* **ABOUT THIS TASK**
Would you repeat the entries beneath, with nothing changed?
++++ RECORDS SHOWN ++++
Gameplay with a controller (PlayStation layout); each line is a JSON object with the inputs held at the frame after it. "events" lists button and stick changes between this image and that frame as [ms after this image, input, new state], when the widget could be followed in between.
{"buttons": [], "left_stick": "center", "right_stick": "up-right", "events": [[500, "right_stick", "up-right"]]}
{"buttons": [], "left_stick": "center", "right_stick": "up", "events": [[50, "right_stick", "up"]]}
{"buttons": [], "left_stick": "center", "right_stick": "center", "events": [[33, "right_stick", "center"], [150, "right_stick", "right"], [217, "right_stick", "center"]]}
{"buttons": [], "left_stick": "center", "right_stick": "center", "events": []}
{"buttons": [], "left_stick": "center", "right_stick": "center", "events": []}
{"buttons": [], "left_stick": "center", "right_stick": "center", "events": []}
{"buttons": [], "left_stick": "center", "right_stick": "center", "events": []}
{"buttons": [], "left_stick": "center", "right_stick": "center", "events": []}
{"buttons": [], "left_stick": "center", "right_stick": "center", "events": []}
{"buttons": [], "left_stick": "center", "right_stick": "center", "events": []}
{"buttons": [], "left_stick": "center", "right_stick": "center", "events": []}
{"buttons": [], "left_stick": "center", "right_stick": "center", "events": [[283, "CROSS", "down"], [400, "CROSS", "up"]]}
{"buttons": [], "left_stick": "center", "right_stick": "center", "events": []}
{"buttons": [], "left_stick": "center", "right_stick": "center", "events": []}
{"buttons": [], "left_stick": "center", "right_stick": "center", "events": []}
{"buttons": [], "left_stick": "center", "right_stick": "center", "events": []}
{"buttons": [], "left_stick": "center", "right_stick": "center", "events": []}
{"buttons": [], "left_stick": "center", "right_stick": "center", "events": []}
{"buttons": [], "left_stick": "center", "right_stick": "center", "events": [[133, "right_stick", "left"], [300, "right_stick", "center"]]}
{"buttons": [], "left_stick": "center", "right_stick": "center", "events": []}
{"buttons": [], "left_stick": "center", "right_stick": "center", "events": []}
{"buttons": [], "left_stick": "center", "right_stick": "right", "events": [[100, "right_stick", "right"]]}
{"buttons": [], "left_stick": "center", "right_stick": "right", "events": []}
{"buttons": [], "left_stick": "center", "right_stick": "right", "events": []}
++++
* **RESULT OF THIS TASK**
Gameplay with a controller (PlayStation layout); each line is a JSON object with the inputs held at the frame after it. "events" lists button and stick changes between this image and that frame as [ms after this image, input, new state], when the widget could be followed in between.
{"buttons": [], "left_stick": "center", "right_stick": "up-right", "events": [[500, "right_stick", "up-right"]]}
{"buttons": [], "left_stick": "center", "right_stick": "up", "events": [[50, "right_stick", "up"]]}
{"buttons": [], "left_stick": "center", "right_stick": "center", "events": [[33, "right_stick", "center"], [150, "right_stick", "right"], [217, "right_stick", "center"]]}
{"buttons": [], "left_stick": "center", "right_stick": "center", "events": []}
{"buttons": [], "left_stick": "center", "right_stick": "center", "events": []}
{"buttons": [], "left_stick": "center", "right_stick": "center", "events": []}
{"buttons": [], "left_stick": "center", "right_stick": "center", "events": []}
{"buttons": [], "left_stick": "center", "right_stick": "center", "events": []}
{"buttons": [], "left_stick": "center", "right_stick": "center", "events": []}
{"buttons": [], "left_stick": "center", "right_stick": "center", "events": []}
{"buttons": [], "left_stick": "center", "right_stick": "center", "events": []}
{"buttons": [], "left_stick": "center", "right_stick": "center", "events": [[283, "CROSS", "down"], [400, "CROSS", "up"]]}
{"buttons": [], "left_stick": "center", "right_stick": "center", "events": []}
{"buttons": [], "left_stick": "center", "right_stick": "center", "events": []}
{"buttons": [], "left_stick": "center", "right_stick": "center", "events": []}
{"buttons": [], "left_stick": "center", "right_stick": "center", "events": []}
{"buttons": [], "left_stick": "center", "right_stick": "center", "events": []}
{"buttons": [], "left_stick": "center", "right_stick": "center", "events": []}
{"buttons": [], "left_stick": "center", "right_stick": "center", "events": [[133, "right_stick", "left"], [300, "right_stick", "center"]]}
{"buttons": [], "left_stick": "center", "right_stick": "center", "events": []}
{"buttons": [], "left_stick": "center", "right_stick": "center", "events": []}
{"buttons": [], "left_stick": "center", "right_stick": "right", "events": [[100, "right_stick", "right"]]}
{"buttons": [], "left_stick": "center", "right_stick": "right", "events": []}
{"buttons": [], "left_stick": "center", "right_stick": "right", "events": []}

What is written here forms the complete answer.